Task goal:
Reproduce the closing part of the entries exactly: the line with "することができました。また利用させ" and all lines after it, ending with the last line, and nothing else.

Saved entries

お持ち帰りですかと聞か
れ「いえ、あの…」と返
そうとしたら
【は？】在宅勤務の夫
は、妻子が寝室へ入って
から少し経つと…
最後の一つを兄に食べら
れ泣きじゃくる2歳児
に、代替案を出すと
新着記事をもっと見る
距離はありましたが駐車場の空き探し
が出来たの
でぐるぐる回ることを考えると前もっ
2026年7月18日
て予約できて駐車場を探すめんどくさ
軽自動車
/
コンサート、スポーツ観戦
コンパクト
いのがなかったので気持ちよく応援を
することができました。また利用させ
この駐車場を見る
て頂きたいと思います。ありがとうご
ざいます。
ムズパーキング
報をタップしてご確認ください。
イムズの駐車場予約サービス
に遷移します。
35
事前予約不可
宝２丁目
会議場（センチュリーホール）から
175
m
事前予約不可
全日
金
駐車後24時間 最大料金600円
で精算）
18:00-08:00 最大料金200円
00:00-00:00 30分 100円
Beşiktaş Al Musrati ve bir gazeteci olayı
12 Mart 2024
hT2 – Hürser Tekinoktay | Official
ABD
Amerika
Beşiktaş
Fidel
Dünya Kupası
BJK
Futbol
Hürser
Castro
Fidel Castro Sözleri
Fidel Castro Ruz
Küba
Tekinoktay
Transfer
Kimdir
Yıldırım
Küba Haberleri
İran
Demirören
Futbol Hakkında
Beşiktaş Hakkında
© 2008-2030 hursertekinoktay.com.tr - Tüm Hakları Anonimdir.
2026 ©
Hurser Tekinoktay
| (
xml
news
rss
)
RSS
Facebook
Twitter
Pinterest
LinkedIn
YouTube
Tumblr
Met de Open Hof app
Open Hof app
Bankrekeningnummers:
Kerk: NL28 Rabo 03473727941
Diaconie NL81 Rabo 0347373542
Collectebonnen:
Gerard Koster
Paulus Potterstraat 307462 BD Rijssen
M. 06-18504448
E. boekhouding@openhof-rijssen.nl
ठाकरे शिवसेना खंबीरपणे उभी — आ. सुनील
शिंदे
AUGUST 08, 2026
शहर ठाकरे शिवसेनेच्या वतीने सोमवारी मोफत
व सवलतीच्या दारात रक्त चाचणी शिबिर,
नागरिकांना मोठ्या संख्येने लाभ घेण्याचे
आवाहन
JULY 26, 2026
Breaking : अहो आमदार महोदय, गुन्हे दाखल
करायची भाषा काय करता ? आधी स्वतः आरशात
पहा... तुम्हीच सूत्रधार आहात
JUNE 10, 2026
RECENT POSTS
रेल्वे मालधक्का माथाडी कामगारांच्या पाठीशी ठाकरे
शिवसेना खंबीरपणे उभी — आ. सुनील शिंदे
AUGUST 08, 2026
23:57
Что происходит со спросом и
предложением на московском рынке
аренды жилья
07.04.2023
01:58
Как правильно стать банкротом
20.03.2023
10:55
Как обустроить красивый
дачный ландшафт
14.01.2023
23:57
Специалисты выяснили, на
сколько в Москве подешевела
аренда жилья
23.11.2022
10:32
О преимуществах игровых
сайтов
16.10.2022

Solution:
することができました。また利用させ
この駐車場を見る
て頂きたいと思います。ありがとうご
ざいます。
ムズパーキング
報をタップしてご確認ください。
イムズの駐車場予約サービス
に遷移します。
35
事前予約不可
宝２丁目
会議場（センチュリーホール）から
175
m
事前予約不可
全日
金
駐車後24時間 最大料金600円
で精算）
18:00-08:00 最大料金200円
00:00-00:00 30分 100円
Beşiktaş Al Musrati ve bir gazeteci olayı
12 Mart 2024
hT2 – Hürser Tekinoktay | Official
ABD
Amerika
Beşiktaş
Fidel
Dünya Kupası
BJK
Futbol
Hürser
Castro
Fidel Castro Sözleri
Fidel Castro Ruz
Küba
Tekinoktay
Transfer
Kimdir
Yıldırım
Küba Haberleri
İran
Demirören
Futbol Hakkında
Beşiktaş Hakkında
© 2008-2030 hursertekinoktay.com.tr - Tüm Hakları Anonimdir.
2026 ©
Hurser Tekinoktay
| (
xml
news
rss
)
RSS
Facebook
Twitter
Pinterest
LinkedIn
YouTube
Tumblr
Met de Open Hof app
Open Hof app
Bankrekeningnummers:
Kerk: NL28 Rabo 03473727941
Diaconie NL81 Rabo 0347373542
Collectebonnen:
Gerard Koster
Paulus Potterstraat 307462 BD Rijssen
M. 06-18504448
E. boekhouding@openhof-rijssen.nl
ठाकरे शिवसेना खंबीरपणे उभी — आ. सुनील
शिंदे
AUGUST 08, 2026
शहर ठाकरे शिवसेनेच्या वतीने सोमवारी मोफत
व सवलतीच्या दारात रक्त चाचणी शिबिर,
नागरिकांना मोठ्या संख्येने लाभ घेण्याचे
आवाहन
JULY 26, 2026
Breaking : अहो आमदार महोदय, गुन्हे दाखल
करायची भाषा काय करता ? आधी स्वतः आरशात
पहा... तुम्हीच सूत्रधार आहात
JUNE 10, 2026
RECENT POSTS
रेल्वे मालधक्का माथाडी कामगारांच्या पाठीशी ठाकरे
शिवसेना खंबीरपणे उभी — आ. सुनील शिंदे
AUGUST 08, 2026
23:57
Что происходит со спросом и
предложением на московском рынке
аренды жилья
07.04.2023
01:58
Как правильно стать банкротом
20.03.2023
10:55
Как обустроить красивый
дачный ландшафт
14.01.2023
23:57
Специалисты выяснили, на
сколько в Москве подешевела
аренда жилья
23.11.2022
10:32
О преимуществах игровых
сайтов
16.10.2022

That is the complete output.